*TEXT PROVIDED:*
....................

“Of course, it is not a myth. See for yourself!” The 19-year-old captain points impatiently toward the blackish, dried rosebud that hangs above the cockpit of his boat. Tourists on board immediately start snapping photos. Two of them are already carrying rose saplings carefully wrapped up in white plastic that they want to take home, plant and see whether they’d yield the famed black buds.
The black rose of Halfeti is an enigma for the tourists who visit this picturesque town on the banks of the Euphrates River. It may well be the best-known feature of this southeastern town, along with the fact that it is the birthplace of the imprisoned leader of the Kurdistan Workers Party, Abdullah Ocalan. Locally known as the Crying Arabian Girl, the rose has inspired a romance novel, a long-winded TV series that went on for three years and a perfume. Yet a quick Google search shows a sharp division between Turkish officials quoted in local media who cite the beauty of this rare rose, and foreign sites — including Snopes — that say it is nonexistent beyond doctored photos on the internet.
Captain Mehmet Erdogan, whose boat is aptly called “Black Rose1,” is a firm believer of the black rose’s existence. “I guess the reason people doubt it is that it cannot be grown anywhere out of old Halfeti,” he told Al-Monitor. “It is the microclimate and the quality of the soil here that makes the rose black.”
He added, sadly, “Many of the rose gardens are gone after the old town was left under water when the Birecik Dam was finalized in 2000.”
The Halfeti agricultural office, the local arm of the Ministry of Agriculture and Forestry, is determined to keep the rose alive. “Four years ago, we started building glass houses in Halfeti that grow roses,” Hakan Akmese, head of the agriculture office, told Al-Monitor. “Today, we grow 500 saplings in three different greenhouses. We do not sell the roses; we put them in special boxes and gift them [to VIP tourists, journalists, officials, etc.] as a souvenir of the town when they visit.”
Halfeti, located between two major cities — Gaziantep and Sanliurfa — of southeastern Anatolia, is now divided into two due to the Birecik Dam. The “new town” is a messy, ugly lump of architecture perched on the river banks, while more than half of the old town — with old Armenian and Greek stone houses — is under water.
"Black Rose1" is one of the many boats that take tourists from “New Halfeti” on a tour over the Euphrates River, passing through the abandoned fortress of Rumkale, a powerful Roman structure that dates from the 11th century. It stops at a makeshift cafe in the semi-sunk village of Savasan, which is locally known as “Beresul,” meaning “near the walls [of the fortress].” A minaret rises above the water, creating a surreal vision. In one of the old, abandoned houses, a simple engraving can be made out: “Nothing lasts forever.”
The minaret in the partly underwater village of Savasan on the Euphrates River (Nazlan Ertan/Al-Monitor)

....................

*WRITTEN REQUEST A:*
Find each line in the records below that contains the word "John", and copy those lines.

....................

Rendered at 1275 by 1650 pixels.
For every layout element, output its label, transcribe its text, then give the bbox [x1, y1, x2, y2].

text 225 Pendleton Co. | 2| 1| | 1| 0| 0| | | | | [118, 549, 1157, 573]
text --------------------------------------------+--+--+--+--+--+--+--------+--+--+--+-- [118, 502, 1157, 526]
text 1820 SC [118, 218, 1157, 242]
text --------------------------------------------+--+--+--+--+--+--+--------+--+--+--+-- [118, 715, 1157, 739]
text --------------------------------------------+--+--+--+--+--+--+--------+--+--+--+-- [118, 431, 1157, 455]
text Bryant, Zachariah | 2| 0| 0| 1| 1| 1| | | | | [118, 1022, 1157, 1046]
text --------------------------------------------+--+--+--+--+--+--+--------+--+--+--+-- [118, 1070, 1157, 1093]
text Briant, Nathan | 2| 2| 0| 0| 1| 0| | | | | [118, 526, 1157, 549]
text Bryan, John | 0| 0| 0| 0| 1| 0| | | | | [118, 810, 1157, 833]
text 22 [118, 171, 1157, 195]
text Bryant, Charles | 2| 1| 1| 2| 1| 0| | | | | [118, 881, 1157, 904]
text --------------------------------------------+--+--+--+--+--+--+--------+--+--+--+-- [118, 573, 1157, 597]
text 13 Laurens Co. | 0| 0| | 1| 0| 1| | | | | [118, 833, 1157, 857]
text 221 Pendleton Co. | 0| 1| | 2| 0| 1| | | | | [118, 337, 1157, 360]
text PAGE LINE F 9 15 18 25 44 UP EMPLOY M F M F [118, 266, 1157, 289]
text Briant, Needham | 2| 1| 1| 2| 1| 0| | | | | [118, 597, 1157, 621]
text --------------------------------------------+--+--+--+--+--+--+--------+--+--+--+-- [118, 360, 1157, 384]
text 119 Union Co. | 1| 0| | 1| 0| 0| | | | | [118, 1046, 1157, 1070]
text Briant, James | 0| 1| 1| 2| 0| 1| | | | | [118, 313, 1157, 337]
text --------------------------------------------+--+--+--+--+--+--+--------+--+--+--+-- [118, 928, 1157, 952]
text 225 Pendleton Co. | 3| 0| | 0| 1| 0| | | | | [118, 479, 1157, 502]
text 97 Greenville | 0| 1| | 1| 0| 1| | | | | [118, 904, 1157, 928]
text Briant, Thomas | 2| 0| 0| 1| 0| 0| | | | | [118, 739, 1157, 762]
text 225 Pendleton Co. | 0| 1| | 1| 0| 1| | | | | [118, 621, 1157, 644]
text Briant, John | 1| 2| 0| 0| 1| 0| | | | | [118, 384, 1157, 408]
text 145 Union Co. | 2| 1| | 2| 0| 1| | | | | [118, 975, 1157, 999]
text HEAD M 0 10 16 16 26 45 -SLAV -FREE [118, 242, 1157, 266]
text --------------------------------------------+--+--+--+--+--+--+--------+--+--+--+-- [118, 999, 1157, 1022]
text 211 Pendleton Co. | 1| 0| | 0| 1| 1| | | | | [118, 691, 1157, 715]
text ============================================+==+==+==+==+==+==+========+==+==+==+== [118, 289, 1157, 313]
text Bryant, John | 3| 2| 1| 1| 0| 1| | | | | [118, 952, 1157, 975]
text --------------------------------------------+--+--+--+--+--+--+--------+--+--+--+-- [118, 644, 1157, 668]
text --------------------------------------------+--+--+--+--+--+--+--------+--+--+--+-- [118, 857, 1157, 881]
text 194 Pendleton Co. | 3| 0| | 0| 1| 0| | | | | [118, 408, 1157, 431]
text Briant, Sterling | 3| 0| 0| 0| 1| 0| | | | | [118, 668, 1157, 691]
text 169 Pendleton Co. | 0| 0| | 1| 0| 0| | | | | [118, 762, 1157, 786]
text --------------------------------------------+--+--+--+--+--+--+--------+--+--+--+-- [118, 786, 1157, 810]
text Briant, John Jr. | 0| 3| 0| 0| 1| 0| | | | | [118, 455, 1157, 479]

....................

*WRITTEN REQUEST B:*
Write the next part of the article on the black rose of Halfeti, picking up after its final line.

*RESPONSE A:*
text Bryan, John | 0| 0| 0| 0| 1| 0| | | | | [118, 810, 1157, 833]
text Briant, John | 1| 2| 0| 0| 1| 0| | | | | [118, 384, 1157, 408]
text Bryant, John | 3| 2| 1| 1| 0| 1| | | | | [118, 952, 1157, 975]
text Briant, John Jr. | 0| 3| 0| 0| 1| 0| | | | | [118, 455, 1157, 479]

*RESPONSE B:*
The only inhabitant of the village is 80-year-old Hasan Mutlu, whom a TV documentary called the "Robinson of Halfeti.” Mutlu runs a cafe for tourists. “I do not know how long I can keep this up,” he told Al-Monitor, adding, “I am on my own here, and the job is not getting easier as I age.”
The number of tourists who visit his cafe is on the rise as the town goes through a touristic revival, local authorities say. In 2013, the city became part of the cittaslow network, an Italy-based movement aimed at slowing down the pace of life in cities and promoting ecological harmony. Seref Albayrak, the town’s district governor who was appointed in 2016 as the town’s acting mayor after the elected mayor was ousted, appears in local media almost on a daily basis to boast about how the town has become one of the key stopovers in heritage-rich southeastern Anatolia. Albayrak, currently running for mayor on the Justice and Development Party ticket, was quoted by the state-run Anatolia News Agency as saying that more than 10,000 tourists come to the small town on a weekend on summer. He said the town had hosted half a million people in 2017, and they expect that number to double in 2019.
Albayrak explained that the town is capitalizing on the fame of the black rose. “We have built glass houses across the coastal front where we grow the black roses so tourists can see them as they tour the town,” he told Anatolia News Agency in August 2018. “[The town’s] womenfolk make chocolates shaped like the black rose, or black rose jam. We make soap and Turkish delight from the black rose.” Halk Egitim, the local adult-education center, teaches women to make anti-aging facial creams from the black rose as well.
“It is not a hybrid, it is a local breed,” insisted Akmese. “It is black when in bloom in spring and in autumn. In other months, it comes out as a dark red. It belongs to this land — to its microclimate and terroir.” The one seen by the Al-Monitor correspondent is a deep dark red and not entirely black.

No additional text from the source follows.